**VORLIEGENDER TEXT**:
——
# [free] ein Monitor für die serielle Schnittstelle



## Kurt (25 August 2006)

Datenspion für die serielle Schnittstelle...

...es gibt ein 'lebendiges' Projekt dazu.
siehe HIER

kurt


----------



## seeba (25 August 2006)

Ich vertrau ihm hier: http://www.iftools.com/msba.de.html

PS: Da stimmen die Zeiten wenigstens.


----------



## Question_mark (25 August 2006)

*Serial monitor*

Hallo,

da muss ich auch mal meinen Senf dazu geben .

Software zum Abhören von seriellen Schnittstellen gibt es reichlich als Freeware oder auch kommerziell. Alle funktionieren mehr oder weniger gut, wenn zwei serielle Schnittstellen am PC vorhanden sind. Welche Software man hierbei einsetzt, ist mehr oder weniger von den Anforderungen an das Programm und natürlich vom Budget abhängig.

Nur wenn der PC keine seriellen Schnittstellen hat, wird es kritisch...

Ich hatte mir einen PCMCIA-Adapter mit 2x COM Interface zugelegt und es war ein Fiasko...
Wahrscheinlich bedingt durch den PCMCIA-Treiber, konnte der Schnittstellen-Monitor (SIOCHECK) eben das Timing nicht richtig darstellen. Nicht die Schuld von SIOCHECK, aber ich bin da richtig verars... worden. Heisst also Fehler suchen, die auf der Schnittstelle gar nicht vorhanden sind :twisted: 

@seeba : Danke für den Link, das Teil werde ich dann doch mal ausprobieren. Vielleicht klappt das dann ja mit dem Timing   

Gruss

Question_mark


----------
——
**AUFGABE A**: Schreibe aus dem Forenthread zum seriellen Schnittstellenmonitor den Teil neu, der mit den Worten "da muss ich" beginnt und mit "vom Budget abhängig." endet. Ersetze darin "Freeware" durch "Shareware".
**AUFGABE B**:
Beantworte kurz anhand des Forenthreads zum seriellen Schnittstellenmonitor:
(i) Welchen Adapter hatte sich Question_mark zugelegt?
(ii) Wie heißt der Schnittstellen-Monitor, der das Timing nicht richtig darstellen konnte?
(iii) Welchen Vorzug nennt seeba bei dem von ihm verlinkten Programm?

**BEREITGESTELLTE DATEN**:
——
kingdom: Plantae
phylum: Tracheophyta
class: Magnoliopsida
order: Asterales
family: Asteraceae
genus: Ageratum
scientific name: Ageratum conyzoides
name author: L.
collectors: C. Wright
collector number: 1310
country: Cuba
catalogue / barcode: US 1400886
——
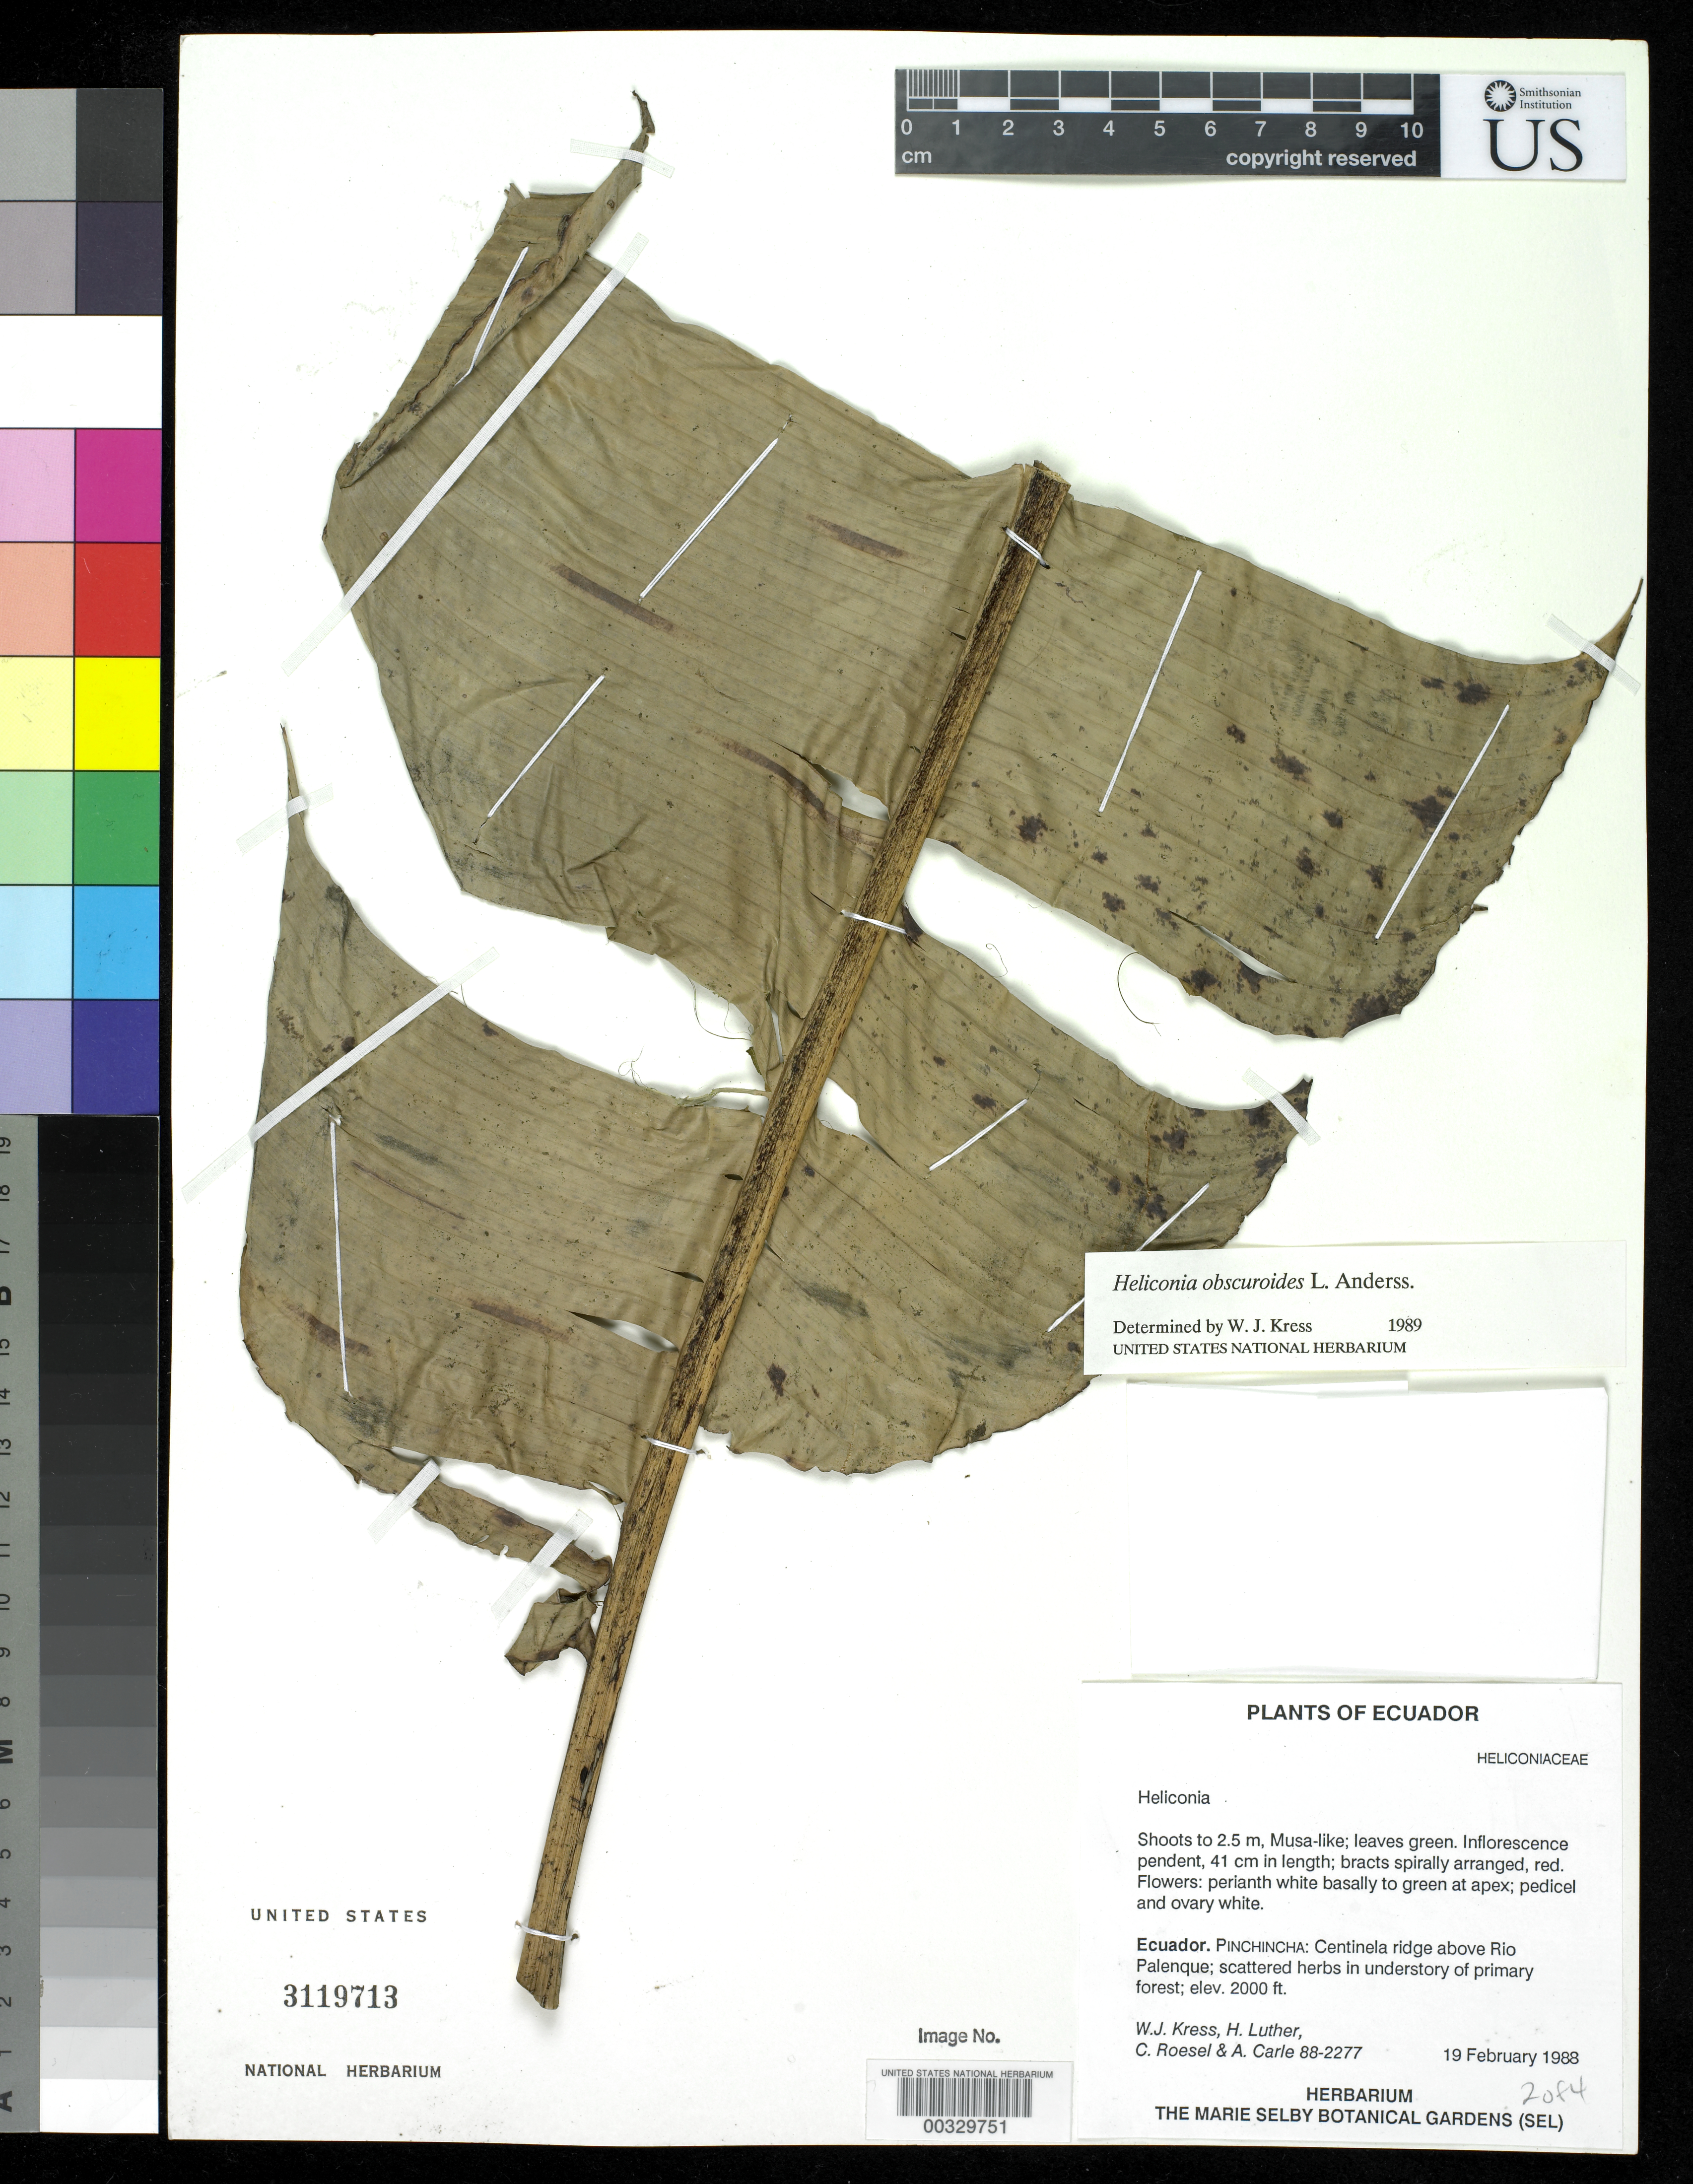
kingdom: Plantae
——
**ENDGÜLTIGE ANTWORT A**:
da muss ich auch mal meinen Senf dazu geben .

Software zum Abhören von seriellen Schnittstellen gibt es reichlich als Shareware oder auch kommerziell. Alle funktionieren mehr oder weniger gut, wenn zwei serielle Schnittstellen am PC vorhanden sind. Welche Software man hierbei einsetzt, ist mehr oder weniger von den Anforderungen an das Programm und natürlich vom Budget abhängig.

**ENDGÜLTIGE ANTWORT B**:
(i) Einen PCMCIA-Adapter mit 2x COM Interface.
(ii) SIOCHECK.
(iii) Dort stimmen wenigstens die Zeiten.